Le réalisateur Ancien ouvrier de General Motors, Michael Moore est devenu le poil à gratter n°1 des capitalistes américains. Révélé par un prix au Festival de Berlin pour son premier documentaire semi-autobiographique, Roger et moi en 1989, il devient le documentaliste n°1 aux Etats-Unis, le seul capable de tourner en ridicule les grands patrons du monde capitaliste. Dans The Big one, il mettait à jour la manipulation du PDG de Nike qui jouait la carte de l’homme cool, proche de ses employés américains tout en infligeant des cadence infernales à ses ouvriers asiatiques dans ses chaînes de fabrication délocalisées.

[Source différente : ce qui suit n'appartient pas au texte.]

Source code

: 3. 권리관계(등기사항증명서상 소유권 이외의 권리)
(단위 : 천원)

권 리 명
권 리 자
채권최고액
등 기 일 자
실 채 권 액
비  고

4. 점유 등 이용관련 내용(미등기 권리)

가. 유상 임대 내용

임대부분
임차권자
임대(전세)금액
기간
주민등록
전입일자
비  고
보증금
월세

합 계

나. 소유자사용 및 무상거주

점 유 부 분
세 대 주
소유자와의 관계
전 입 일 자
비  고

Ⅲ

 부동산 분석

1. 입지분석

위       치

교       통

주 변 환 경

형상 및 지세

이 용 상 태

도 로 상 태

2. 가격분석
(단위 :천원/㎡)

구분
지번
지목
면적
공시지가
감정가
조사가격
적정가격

Michael Moore a également écrit des essais polémiques. Son dernier ouvrage Stupid white men s’attaque à la personnalité du Président Bush. Auteur d’un unique film de fiction, Canadian bacon, Michael Moore présente à Cannes son dernier documentaire, Bowling For Columbine, du nom du lycée dans lequel Eric Harris et Dylan Klebold, deux lycéens, ont assassiné de sang froid douze élèves et un professeur.